Mediatani – Sebagai akibat perang di Ukraina yang yang belum usai, rantai pasokan mengalami kemacetan sehingga Jazirah Arab dan Kawasan Afrika Utara mengalami kenaikan harga pangan yang telah mengguncang rumah tangga di kawasan tersebut.
World Food Programme tengah memperingatkan bahwa ketahanan masyarakat di kawasan ini sedang berada pada titik kritis. Lonjakan harga pangan di level global tercatat telah mencapai lebih dari 50 persen sejak pertengahan 2020.
Dampak yang lebih parah terjadi di Afrika Utara diakibatkan karena kekeliruan dalam manajemen ekonomi, kerusuhan sosial dan kekeringan. Negara dengan tingkat populasi besar seperti Maroko, Mesir dan Tunisia tengah berupaya agar mempertahankan subsidi untuk makanan dan bahan bakar.
Saat ini, Uni Emirat Arab tengah berupaya membantu sekutunya di Mesir yang merupakan konsumen gandum terbesar di dunia untuk dapat menopang ketahanan pangannya. Saat ini, Mesir kini juga tengah mencari bantuan Dana Moneter Internasional (IMF).
Pada awal Maret, perang telah mendongkrak harga tepung terigu hingga mencapai sebesar 19 persen dan minyak nabati sebesar 10 persen, ungkap pemerintah.
Sebagai informasi, rata-rata pendapatan rumah tangga di Mesir mencapai sekitar 5.000 pound Mesir atau setara US$272 per bulan. Sebanyak 31 persen dari pendapatan tersebut digunakan untuk memenuhi kebutuhan makan.
“[Ujian] apa lagi yang harus kami hadapi? Kami terpaksa untuk mengurangi dan mengurangi dan mengurangi, tetapi tidak banyak yang tersisa untuk dipangkas,” kata Ahmed Moustafa, pengemudi berusia 35 tahun sekligus ayah dari tiga anak di Kairo.
Mustofa sudah menjual beberapa peralatan milikinya untuk dapat membeli makanan dan menutupi pengeluaran lainnya, seperti dilansir Bloomberg pada Minggu (10/4/2022).
Presiden Mesir, Abdel-Fattah El-Sisi sedang berusaha untuk mereformasi ekonomi sejak duduk di kursi pemerintahan pada 2014 tanpa memicu frustrasi rakyat.

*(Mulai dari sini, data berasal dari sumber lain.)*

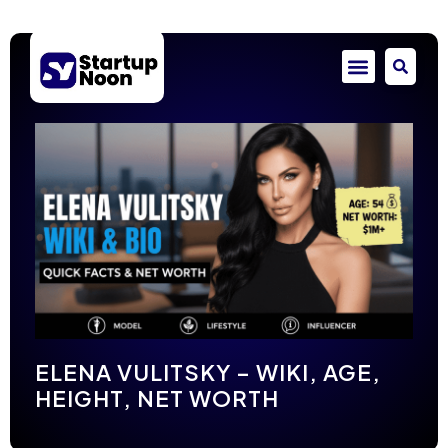
ELENA VULITSKY – WIKI, AGE,
HEIGHT, NET WORTH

Dia mengingatkan kepada rakyatnya untuk mencoba menghindari kebiasaan lama makan berlebihan terutama selama bulan Ramadan.
“Orang-orang berpikir bahwa meja makan saya terlihat berbeda. Saya bertanggung jawab di hadapan Tuhan,” kata sang Presiden.

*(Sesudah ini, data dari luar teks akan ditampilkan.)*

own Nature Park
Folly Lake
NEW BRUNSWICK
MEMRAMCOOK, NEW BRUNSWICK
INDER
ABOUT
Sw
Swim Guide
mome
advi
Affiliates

Kendati mampu menghadapi efek dari pandemi dan mengelola inflasi, invasi Rusia ke Ukraina pada 24 Februari telah menyebabkan penarikan miliaran dolar AS dari pasar utang Mesir. Alhasil, nilai pound Mesir mengalami devaluasi hingga mencapai 15 persen.
Kondisi lebih buruk juga terjadi di negara Tunisia, tempat kelahiran Arab Spring. Bank sentral telah memperingatkan bahwa mesti diambil sebuah tindakan tegas untuk mereformasi ekonomi. Namun, upaya semacam itu terhalang oleh serikat pekerja UGTT yang kuat.
Tunisia juga beralih ke IMF di tengah peringatan tentang risiko akan gagal bayar utangnya. Sementara itu, tetangganya di Maroko juga mengalami kondisi yang tidak lebih baik. Pertumbuhan negara tersebut diperkirakan akan turun menjadi 0,7 persen tahun ini, sekitar sepersepuluh dari pertumbuhan pada tahun 2021.
Bank sentral memperkirakan inflasi akan mencapai sekitar 4,7 persen, relatif moderat dibandingkan dengan sebagian wilayah Eropa, meskipun menjadi yang tertinggi sejak krisis keuangan pada 2008.